Trie is an efficient information reTrieval data structure. Using Trie, search complexities can be brought to optimal limit (key length). If we store keys in binary search tree, a well balanced BST will need time proportional to \(M \times log N\), where \(M\) is maximum string length and \(N\) is number of keys in tree. Using Trie, we can search the key in \(\mathcal{O}(M)\) time. However the penalty is on Trie storage requirements (Please refer Applications of Trie for more details)

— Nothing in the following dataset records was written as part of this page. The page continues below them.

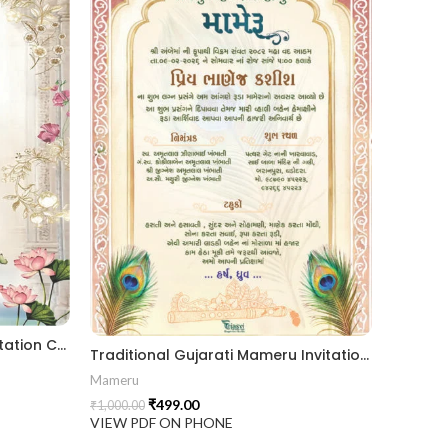
Elegant Gujarati Mameru Invitation Card with Floral Arch & Lotus Theme MAMG-2024007
Traditional Gujarati Mameru Invitation Card with Royal Arch & Peacock Feather Theme MAMG-2024006
Mameru
₹
499.00
₹
1,000.00
VIEW PDF ON PHONE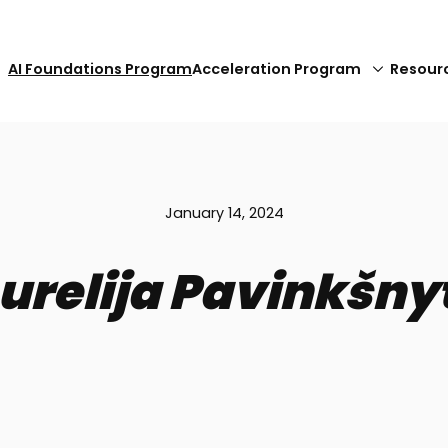
AI Foundations Program
Acceleration Program
Resour
January 14, 2024
urelija Pavinkšny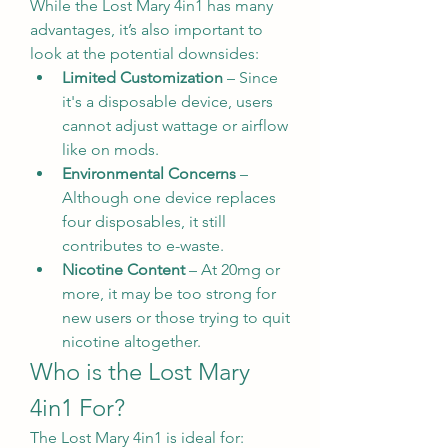
While the Lost Mary 4in1 has many 
advantages, it’s also important to 
look at the potential downsides:
Limited Customization
 – Since 
it's a disposable device, users 
cannot adjust wattage or airflow 
like on mods.
Environmental Concerns
 – 
Although one device replaces 
four disposables, it still 
contributes to e-waste.
Nicotine Content
 – At 20mg or 
more, it may be too strong for 
new users or those trying to quit 
nicotine altogether.
Who is the Lost Mary 
4in1 For?
The Lost Mary 4in1 is ideal for:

Trie Structure https://www.geeksforgeeks.org/wp-content/uploads/Trie.png
Trie Structure. https://www.geeksforgeeks.org/wp-content/uploads/Trie.png

Every node of Trie consists of multiple branches. Each branch represents a possible character of keys. We need to mark the last node of every key as end of word node. A Trie node field isEndOfWord is used to distinguish the node as end of word node. A simple structure to represent nodes of English alphabet can be as following,

// Trie node
class TrieNode {
   public:
    TrieNode *children[ALPHABET_SIZE];
    bool isEndOfWord;
    TrieNode() {
        isEndOfWord = false;
        for (int i = 0; i < ALPHABET SIZE; i++)
            children[i] = NULL;
    }
};

Insertion

Inserting a key into Trie is simple approach. Every character of input key is inserted as an individual Trie node. Note that the children is an array of pointers (or references) to next level Trie nodes. The key character acts as an index into the array children. If the input key is new or an extension of existing key, we need to construct non-existing nodes of the key, and mark end of word for last node. If the input key is prefix of existing key in Trie, we simply mark the last node of key as end of word. The key length determines Trie depth.

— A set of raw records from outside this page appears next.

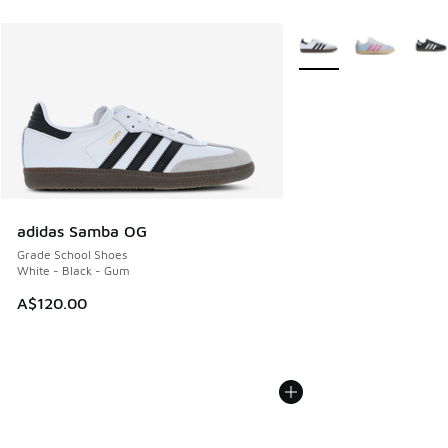
More Colors Available
adidas Samba OG
Grade School Shoes
White - Black - Gum
A$120.00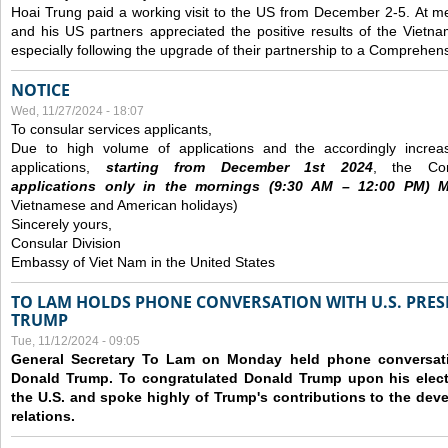
Hoai Trung paid a working visit to the US from December 2-5.
At me
and his US partners appreciated the positive results of the Vietna
especially following the upgrade of their partnership to a Comprehens
NOTICE
Wed, 11/27/2024 - 18:07
To consular services applicants,
Due to high volume of applications and the accordingly increa
applications,
s
tarting from
December
1st 2024
, the Con
applications
only
in the morning
s
(9
:30
AM – 12
:00
PM) Mo
Vietnamese and American holidays)
Sincerely yours,
Consular Division
Embassy of Viet Nam in the United States
TO LAM HOLDS PHONE CONVERSATION WITH U.S. PRES
TRUMP
Tue, 11/12/2024 - 09:05
General Secretary To Lam on Monday held phone conversatio
Donald Trump. To congratulated Donald Trump upon his elect
the U.S. and spoke highly of Trump's contributions to the dev
relations.
Pages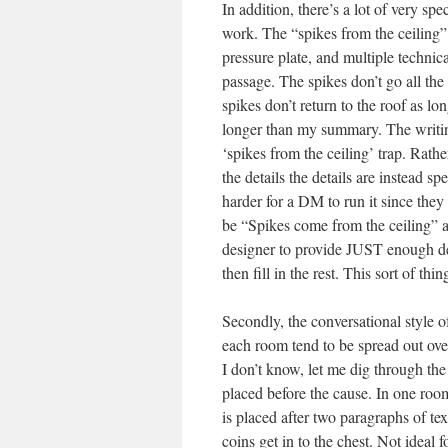
In addition, there’s a lot of very sp
work. The “spikes from the ceiling” t
pressure plate, and multiple technic
passage. The spikes don’t go all the
spikes don’t return to the roof as l
longer than my summary. The writing
‘spikes from the ceiling’ trap. Rath
the details the details are instead sp
harder for a DM to run it since they 
be “Spikes come from the ceiling” an
designer to provide JUST enough det
then fill in the rest. This sort of thi
Secondly, the conversational style of
each room tend to be spread out ov
I don’t know, let me dig through the
placed before the cause. In one room 
is placed after two paragraphs of tex
coins get in to the chest. Not ideal 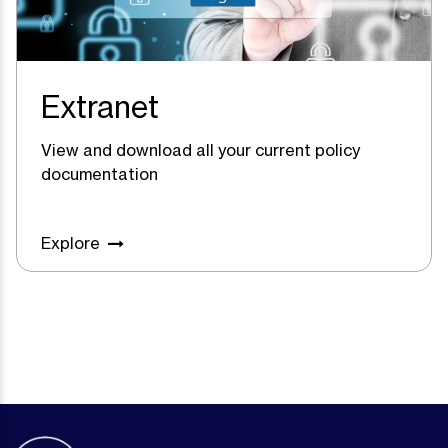
Extranet
View and download all your current policy
documentation
Explore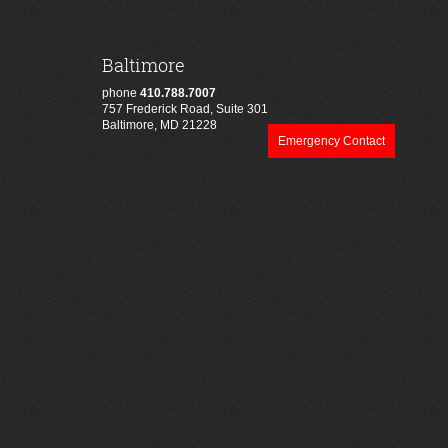
Baltimore
phone
410.788.7007
757 Frederick Road, Suite 301
Baltimore, MD 21228
Emergency Contact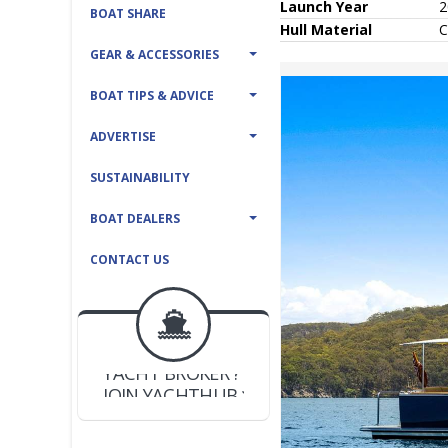
Launch Year
2
BOAT SHARE
Hull
Material
C
GEAR & ACCESSORIES
BOAT TIPS & ADVICE
ADVERTISE
SUSTAINABILITY
BOAT DEALERS
CONTACT US
BOAT DEALER ?
JOIN YACHTHUB
YACHT BROKER ?
JOIN YACHTHUB
BOAT DEALER ?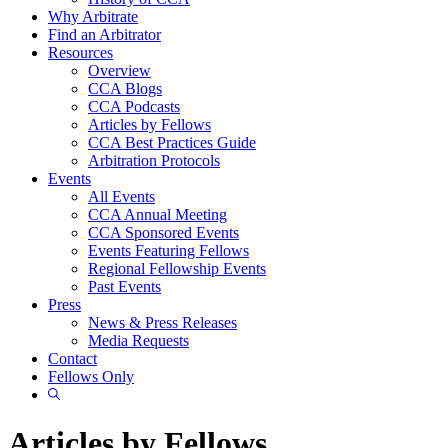
Why Arbitrate
Find an Arbitrator
Resources
Overview
CCA Blogs
CCA Podcasts
Articles by Fellows
CCA Best Practices Guide
Arbitration Protocols
Events
All Events
CCA Annual Meeting
CCA Sponsored Events
Events Featuring Fellows
Regional Fellowship Events
Past Events
Press
News & Press Releases
Media Requests
Contact
Fellows Only
Show
Search
Articles by Fellows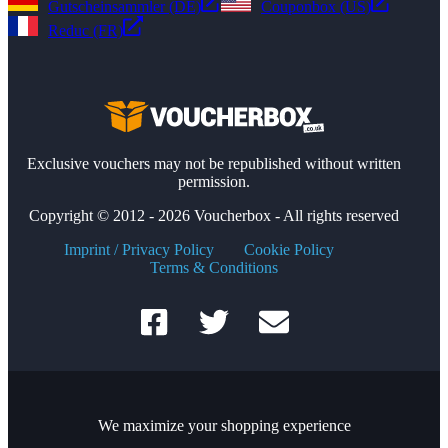
Gutscheinsammler (DE)
Couponbox (US)
Reduc (FR)
Exclusive vouchers may not be republished without written
permission.
Copyright © 2012 - 2026 Voucherbox - All rights reserved
Imprint / Privacy Policy
Cookie Policy
Terms & Conditions
We maximize your shopping experience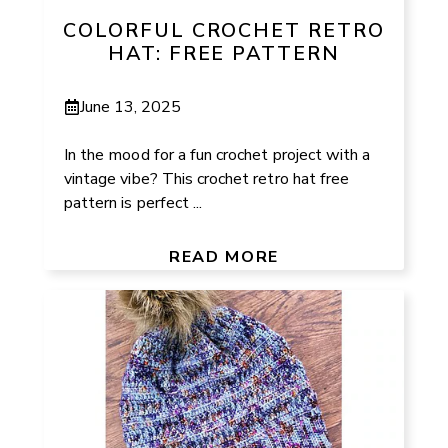
COLORFUL CROCHET RETRO
HAT: FREE PATTERN
June 13, 2025
In the mood for a fun crochet project with a
vintage vibe? This crochet retro hat free
pattern is perfect ...
READ MORE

void insert(struct TrieNode *root, string key) {
    struct TrieNode *pCrawl = root;
    for (int i = 0; i < key.length(); i++) {
        int index = key[i] - 'a';
        if (!pCrawl->children[index])
            pCrawl->children[index] = new TrieNode;
        pCrawl = pCrawl->children[index];
    }
    pCrawl->isEndOfWord = true;
}

Searching for a key is similar to insert operation, however we only compare the characters and move down. The search can terminate due to end of string or lack of key in Trie. In the former case, if the isEndofWord field of last node is true, then the key exists in Trie. In the second case, the search terminates without examining all the characters of key, since the key is not present in Trie.

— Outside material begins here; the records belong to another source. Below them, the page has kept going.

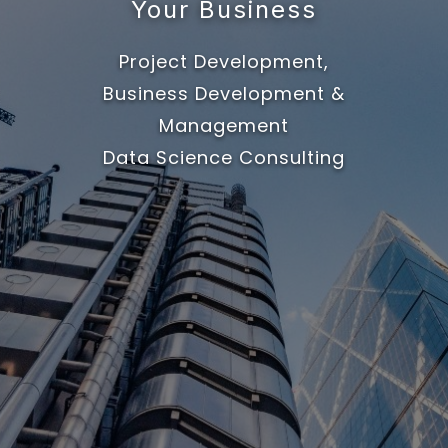
Your Business
Project Development,
Business Development &
Management
Data Science Consulting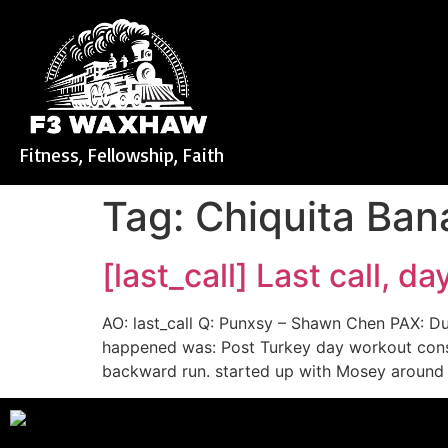
Fitness, Fellowship, Faith
Tag:
Chiquita Ba
[last_call] Last call, d
AO: last_call Q: Punxsy – Shawn Chen PAX: 
happened was: Post Turkey day workout cons
backward run. started up with Mosey around 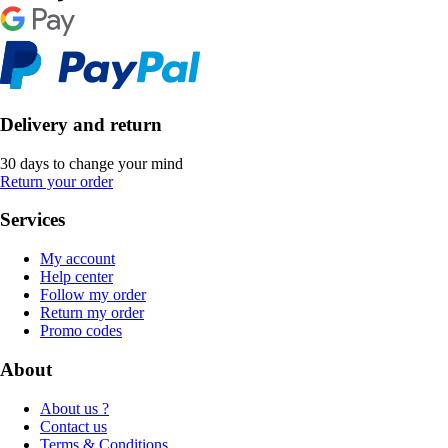
Delivery and return
30 days to change your mind
Return your order
Services
My account
Help center
Follow my order
Return my order
Promo codes
About
About us ?
Contact us
Terms & Conditions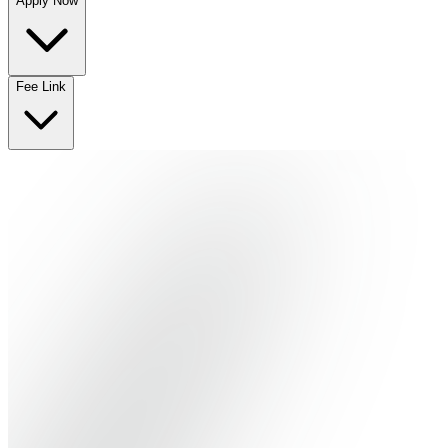
Apply Now
No departments available
Fee Link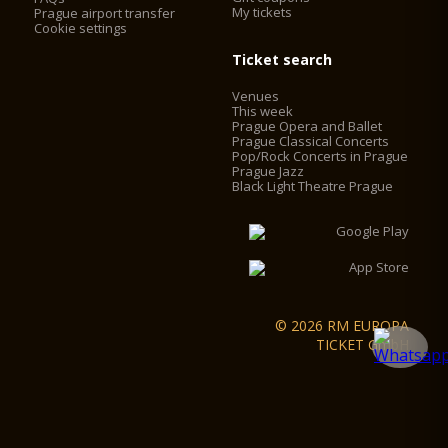
My tickets
Prague airport transfer
Cookie settings
Ticket search
Venues
This week
Prague Opera and Ballet
Prague Classical Concerts
Pop/Rock Concerts in Prague
Prague Jazz
Black Light Theatre Prague
© 2026 RM EUROPA
TICKET GmbH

bool search(struct TrieNode *root, string key) {
    TrieNode *pCrawl = root;
    for (int i = 0; i < key.length(); i++) {
        int index = key[i] - 'a';
        if (!pCrawl->children[index])
            return false;
        pCrawl = pCrawl->children[index];
    }
    return (pCrawl != NULL && pCrawl->isEndOfWord);
}

Insert and search costs \(\mathcal{O}(\text{key\_length})\). However the memory requirements of Trie high. It is \(\mathcal{O}(\text{ALPHABET SIZE} \times \text{key\_length} \times N)\) where \(N\) is number of keys in Trie. There are efficient representation of trie nodes (e.g. compressed trie, ternary search tree, etc.) to minimize memory requirements of trie.